The correction makes the asset safer for the investor, as it returns or at least brings it closer to its real value. Of course, you have to look at each case because an asset's price can be deliberately influenced by a group of people. But in general, the correction is a natural and largely spontaneous phenomenon. Being sure that it is due to natural causes, you can not count on more or less reliable predictions.

For example, if we are talking about a promising and reliable asset, the correction is unlikely to cause a decline in the rate. If it is more unreliable, the risk of a trend reversal in the direction of falling increases. But a rate collapse following a correction will only occur if there are other reasons for it.

In the case of cryptocurrencies, a correction more often leads to a trend reversal. Sometimes because many people don't recognize it, they classify it as a downturn and thus provoke this event. But if there is no decline, then the crypto market correction leads to further growth, sometimes as rapid as the previous one.

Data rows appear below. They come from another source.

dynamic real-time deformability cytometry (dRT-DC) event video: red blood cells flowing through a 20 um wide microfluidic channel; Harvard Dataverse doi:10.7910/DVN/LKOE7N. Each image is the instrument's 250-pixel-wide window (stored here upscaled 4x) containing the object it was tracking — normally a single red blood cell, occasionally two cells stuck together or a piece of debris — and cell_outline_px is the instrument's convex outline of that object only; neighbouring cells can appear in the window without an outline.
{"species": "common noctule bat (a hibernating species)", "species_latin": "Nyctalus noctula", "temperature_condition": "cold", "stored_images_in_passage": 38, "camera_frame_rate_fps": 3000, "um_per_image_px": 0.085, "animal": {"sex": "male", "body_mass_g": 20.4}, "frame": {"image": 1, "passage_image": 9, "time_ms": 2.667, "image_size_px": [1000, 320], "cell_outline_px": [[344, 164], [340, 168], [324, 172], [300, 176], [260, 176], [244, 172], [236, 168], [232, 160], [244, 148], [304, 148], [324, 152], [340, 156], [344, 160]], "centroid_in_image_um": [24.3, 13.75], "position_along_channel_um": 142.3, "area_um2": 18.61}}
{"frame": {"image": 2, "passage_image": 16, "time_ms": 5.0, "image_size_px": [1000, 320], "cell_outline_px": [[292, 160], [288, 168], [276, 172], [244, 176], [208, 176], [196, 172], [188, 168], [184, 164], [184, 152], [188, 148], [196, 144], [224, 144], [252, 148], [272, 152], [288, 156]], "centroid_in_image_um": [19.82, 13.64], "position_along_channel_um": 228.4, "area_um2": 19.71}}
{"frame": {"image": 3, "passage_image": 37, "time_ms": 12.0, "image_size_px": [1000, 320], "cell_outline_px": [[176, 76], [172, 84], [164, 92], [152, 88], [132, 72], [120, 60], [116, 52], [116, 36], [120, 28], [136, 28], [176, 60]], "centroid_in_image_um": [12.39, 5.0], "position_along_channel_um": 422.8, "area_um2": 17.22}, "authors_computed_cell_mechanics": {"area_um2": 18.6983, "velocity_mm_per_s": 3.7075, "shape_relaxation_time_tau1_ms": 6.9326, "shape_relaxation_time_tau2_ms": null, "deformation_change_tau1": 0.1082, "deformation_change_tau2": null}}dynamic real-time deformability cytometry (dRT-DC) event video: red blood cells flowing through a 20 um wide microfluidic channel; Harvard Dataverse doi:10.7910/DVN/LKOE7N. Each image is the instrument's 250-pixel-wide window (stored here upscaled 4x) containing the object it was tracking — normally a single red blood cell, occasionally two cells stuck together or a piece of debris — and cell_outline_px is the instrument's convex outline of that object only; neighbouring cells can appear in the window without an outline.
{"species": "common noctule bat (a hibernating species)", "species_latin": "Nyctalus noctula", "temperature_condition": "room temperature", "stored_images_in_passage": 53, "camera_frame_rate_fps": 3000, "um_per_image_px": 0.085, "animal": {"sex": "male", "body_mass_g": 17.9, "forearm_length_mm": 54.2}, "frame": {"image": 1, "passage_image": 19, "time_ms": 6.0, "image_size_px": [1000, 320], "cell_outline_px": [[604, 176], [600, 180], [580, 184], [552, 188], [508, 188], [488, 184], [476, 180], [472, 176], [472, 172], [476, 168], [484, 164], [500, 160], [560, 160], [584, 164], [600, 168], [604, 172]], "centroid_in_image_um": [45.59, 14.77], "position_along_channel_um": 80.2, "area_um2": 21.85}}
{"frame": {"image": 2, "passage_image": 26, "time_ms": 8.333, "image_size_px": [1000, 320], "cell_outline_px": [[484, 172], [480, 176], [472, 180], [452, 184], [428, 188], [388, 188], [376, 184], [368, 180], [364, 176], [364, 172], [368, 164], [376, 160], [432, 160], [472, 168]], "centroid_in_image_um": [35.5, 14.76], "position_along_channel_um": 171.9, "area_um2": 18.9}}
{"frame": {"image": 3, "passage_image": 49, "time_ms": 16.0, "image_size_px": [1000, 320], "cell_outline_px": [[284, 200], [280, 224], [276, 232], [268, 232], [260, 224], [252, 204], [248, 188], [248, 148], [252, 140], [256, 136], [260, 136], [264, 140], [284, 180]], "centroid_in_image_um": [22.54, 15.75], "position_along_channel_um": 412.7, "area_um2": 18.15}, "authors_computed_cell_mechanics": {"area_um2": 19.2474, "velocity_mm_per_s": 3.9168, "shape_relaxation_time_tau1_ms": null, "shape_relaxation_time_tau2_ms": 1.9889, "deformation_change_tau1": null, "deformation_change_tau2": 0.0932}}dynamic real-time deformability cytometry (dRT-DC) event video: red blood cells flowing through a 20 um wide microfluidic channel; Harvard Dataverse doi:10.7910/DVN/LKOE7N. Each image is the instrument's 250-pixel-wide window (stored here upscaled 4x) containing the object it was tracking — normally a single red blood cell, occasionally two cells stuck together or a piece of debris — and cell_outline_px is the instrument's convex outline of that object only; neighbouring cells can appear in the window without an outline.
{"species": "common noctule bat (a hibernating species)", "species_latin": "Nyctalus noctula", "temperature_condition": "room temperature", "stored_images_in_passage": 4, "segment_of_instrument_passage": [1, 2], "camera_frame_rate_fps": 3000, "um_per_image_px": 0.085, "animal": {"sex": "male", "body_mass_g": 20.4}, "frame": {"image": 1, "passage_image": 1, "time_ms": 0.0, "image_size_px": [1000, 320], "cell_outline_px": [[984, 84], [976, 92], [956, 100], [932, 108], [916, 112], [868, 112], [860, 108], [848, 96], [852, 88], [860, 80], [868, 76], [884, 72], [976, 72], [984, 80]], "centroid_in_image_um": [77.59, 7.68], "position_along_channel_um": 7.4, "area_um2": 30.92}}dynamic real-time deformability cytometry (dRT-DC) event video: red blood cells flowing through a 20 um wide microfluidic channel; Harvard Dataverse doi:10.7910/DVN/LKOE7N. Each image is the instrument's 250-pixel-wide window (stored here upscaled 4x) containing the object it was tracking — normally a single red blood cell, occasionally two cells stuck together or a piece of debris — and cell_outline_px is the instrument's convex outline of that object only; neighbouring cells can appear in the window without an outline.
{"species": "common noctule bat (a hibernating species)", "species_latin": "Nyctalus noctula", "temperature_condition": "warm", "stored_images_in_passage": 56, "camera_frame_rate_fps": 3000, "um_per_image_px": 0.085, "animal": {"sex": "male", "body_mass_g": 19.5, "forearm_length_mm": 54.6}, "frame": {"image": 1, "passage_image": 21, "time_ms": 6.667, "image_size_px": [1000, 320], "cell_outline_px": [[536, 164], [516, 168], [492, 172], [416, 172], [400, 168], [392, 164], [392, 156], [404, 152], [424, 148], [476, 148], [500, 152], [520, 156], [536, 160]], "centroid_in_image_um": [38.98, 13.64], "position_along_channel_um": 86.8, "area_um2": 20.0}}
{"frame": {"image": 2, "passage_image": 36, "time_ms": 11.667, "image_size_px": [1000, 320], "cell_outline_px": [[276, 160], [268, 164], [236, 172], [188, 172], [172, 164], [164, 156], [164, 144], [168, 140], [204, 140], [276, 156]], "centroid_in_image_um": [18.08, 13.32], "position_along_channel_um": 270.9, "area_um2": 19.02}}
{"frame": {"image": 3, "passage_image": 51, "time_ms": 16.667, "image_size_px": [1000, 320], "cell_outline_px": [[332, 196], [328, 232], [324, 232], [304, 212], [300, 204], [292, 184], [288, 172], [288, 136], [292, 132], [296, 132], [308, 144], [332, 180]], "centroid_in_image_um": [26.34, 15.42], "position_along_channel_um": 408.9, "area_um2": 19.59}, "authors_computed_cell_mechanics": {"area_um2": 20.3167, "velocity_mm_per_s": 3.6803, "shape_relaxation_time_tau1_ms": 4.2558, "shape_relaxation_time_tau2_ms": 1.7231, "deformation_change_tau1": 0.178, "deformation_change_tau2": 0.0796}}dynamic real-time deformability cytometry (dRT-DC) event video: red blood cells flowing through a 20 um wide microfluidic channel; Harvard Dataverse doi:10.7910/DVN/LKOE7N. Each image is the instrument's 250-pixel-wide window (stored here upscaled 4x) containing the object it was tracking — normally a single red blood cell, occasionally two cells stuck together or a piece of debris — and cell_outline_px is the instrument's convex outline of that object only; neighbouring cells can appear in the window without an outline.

Now you know what market correction means and how market correction work. Making money in a falling market is possible, but it can be challenging. Some strategies for earning in that market may be difficult to understand, so it is crucial to carefully study and research these strategies to avoid potential losses. It is important to remember that the market can be unpredictable, so it is essential to be prepared and knowledgeable about the various strategies available. By doing so, you can maximize your chances of making a profit even during the correction market.